According to the Syria-based Rojava Information Center (RIC) that released a report on religious minorities in northeast Syria this month, Armenians have always been targeted in the region.
Two people were injured tonight in a grenade attack against civilians near the Armenian Church in Heseke, carried out by unknown assailants.— Rojava Information Center (@RojavaIC) September 28, 2020
See our report for more on the violence and danger faced by Armenians and other Christians in North and East Syria: https://t.co/eiQMfjLb0q
“In November of 2019, Armenian priest Hanna Ibrahim, and his father Ibrahim Hanna Bido were shot and killed by sleeper-cells on their way from Hasakah to Deir al-Zor in order to restore the Armenian memorial church in Deir al-Zor,” Robin Fleming, a researcher with the RIC, told Kurdistan 24.
“This is a clear example of extremists groups specifically targeting religious Armenian figures and sites.”
Moreover, she added that the recent conflict between Armenia and Azerbaijan could also result in more sectarian tensions in Syria.
“That being said, the recent conflict between Armenia and Azerbaijan is likely to give added fuel to the fire when it comes to persecution of Armenians,” she said. “Especially when you consider the claims that Turkish-backed Syrian rebel groups are being sent to Azerbaijan.”
On Sept. 24, the Syrian Observatory for Human Rights (SOHR) reported that 300 Syrian fighters from Turkish-backed groups, including the Sultan Murad and Sultan Suleiman Shah brigade, were reportedly sent from the Kurdish region of Afrin to Azerbaijan.
According to a recent United Nations Commission of Inquiry on Syria report, the Turkish-backed groups are involved in multiple human rights abuses in Syria, including systematic looting, property appropriation, and widespread arbitrary deprivation of liberty.

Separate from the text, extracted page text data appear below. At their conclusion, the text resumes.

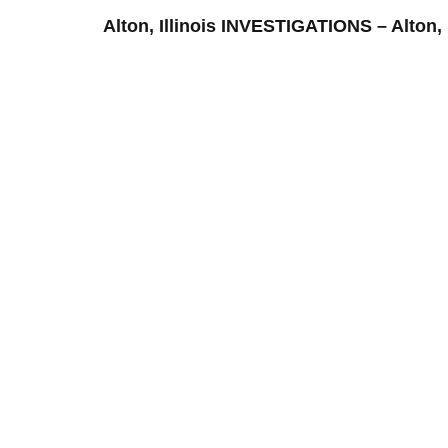
Alton, Illinois INVESTIGATIONS – Al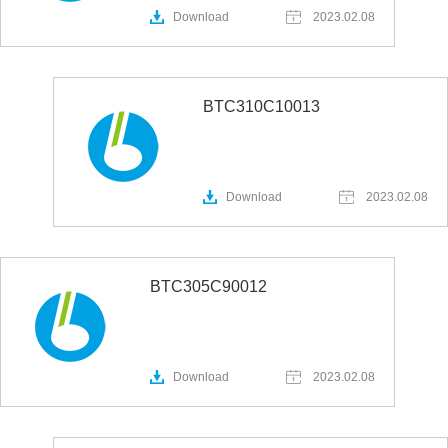
Download
2023.02.08
BTC310C10013
Download
2023.02.08
BTC305C90012
Download
2023.02.08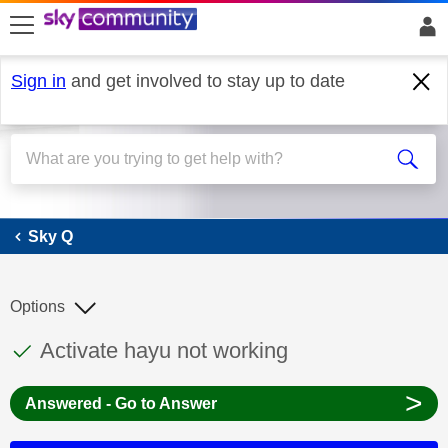
skip to search
skip to content
skip to footer
Sign in
and get involved to stay up to date
Sky Q
Sky Q
Options
This discussion topic has been answered
Discussion topic:
Activate hayu not working
>
Answered - Go to Answer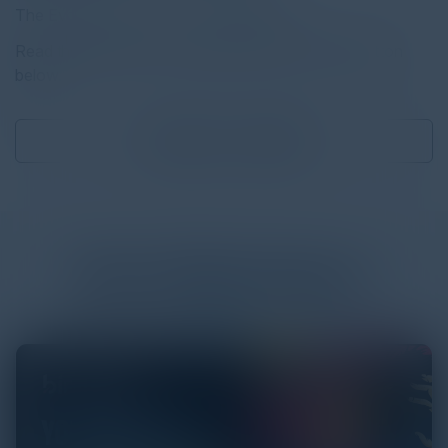
The Evolution of CX — CX Challenges
Read the full report by clicking on the download button
below.
Download
0.08 MB
More
White Papers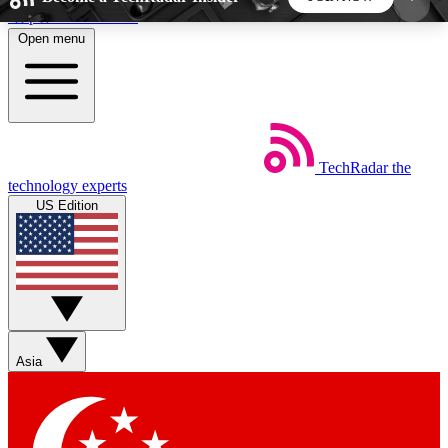
Skip to main content
Open menu
5
24/7
44K+
EXCLUSIVE PERKS
INSIDER INSIGHTS
ACTIVE MEMBERS
TechRadar
the
Weekly newsletters
Commenting a
technology experts
Get daily news, weekly deals and the
Join the conversation,
US Edition
week’s top tech stories
thoughts and get exp
BECOME A TECHRADAR INSIDER
Sign up with your email below to instantly access
member features, newsletters and exclusive Insider
Asia
perks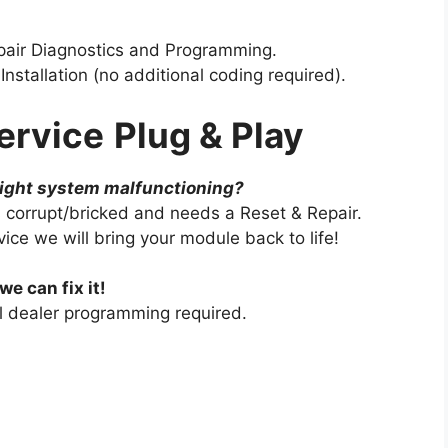
pair Diagnostics and Programming.
nstallation (no additional coding required).
ervice
Plug & Play
light system malfunctioning?
 corrupt/bricked and needs a Reset & Repair.
ce we will bring your module back to life!
we can fix it!
al dealer programming required.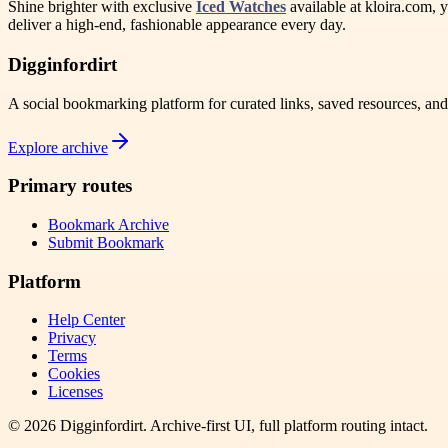
Shine brighter with exclusive
Iced Watches
available at kloira.com, y
deliver a high-end, fashionable appearance every day.
Digginfordirt
A social bookmarking platform for curated links, saved resources, an
Explore archive
Primary routes
Bookmark Archive
Submit Bookmark
Platform
Help Center
Privacy
Terms
Cookies
Licenses
©
2026
Digginfordirt
. Archive-first UI, full platform routing intact.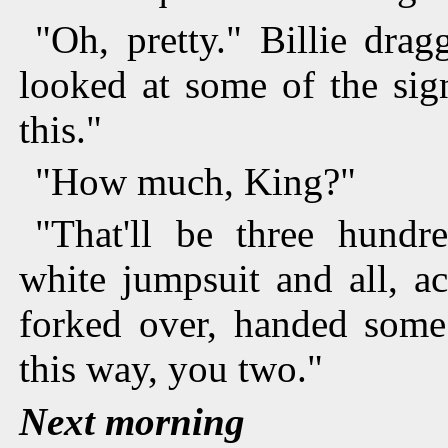
"Oh, pretty." Billie dra
looked at some of the sig
this."
"How much, King?"
"That'll be three hundr
white jumpsuit and all, a
forked over, handed some 
this way, you two."
Next morning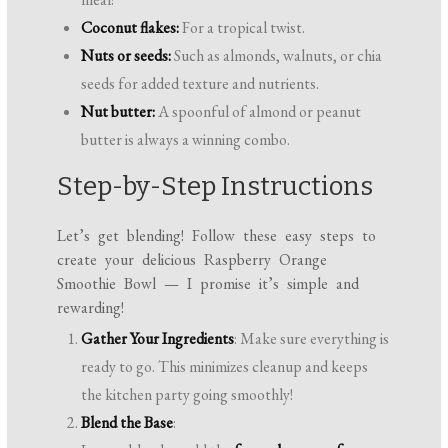
Coconut flakes:
For a tropical twist.
Nuts or seeds:
Such as almonds, walnuts, or chia
seeds for added texture and nutrients.
Nut butter:
A spoonful of almond or peanut
butter is always a winning combo.
Step-by-Step Instructions
Let’s get blending! Follow these easy steps to
create your delicious Raspberry Orange
Smoothie Bowl — I promise it’s simple and
rewarding!
Gather Your Ingredients
: Make sure everything is
ready to go. This minimizes cleanup and keeps
the kitchen party going smoothly!
Blend the Base
:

The groups have also subjected women, girls, men, and boys to sexual and gender-based violence in Syrian areas occupied by Turkey.
The Syrian Democratic Forces (SDF) also has an Armenian armed group called the Martyr Nubar Ozanyan Brigade founded on April 24, 2019, during the 104th anniversary of the Armenian genocide.
However, the SDF, unlike pro-regime groups and the Turkish-backed rebels, have refrained from sending fighters to conflicts outside of Syria, such as in Libya.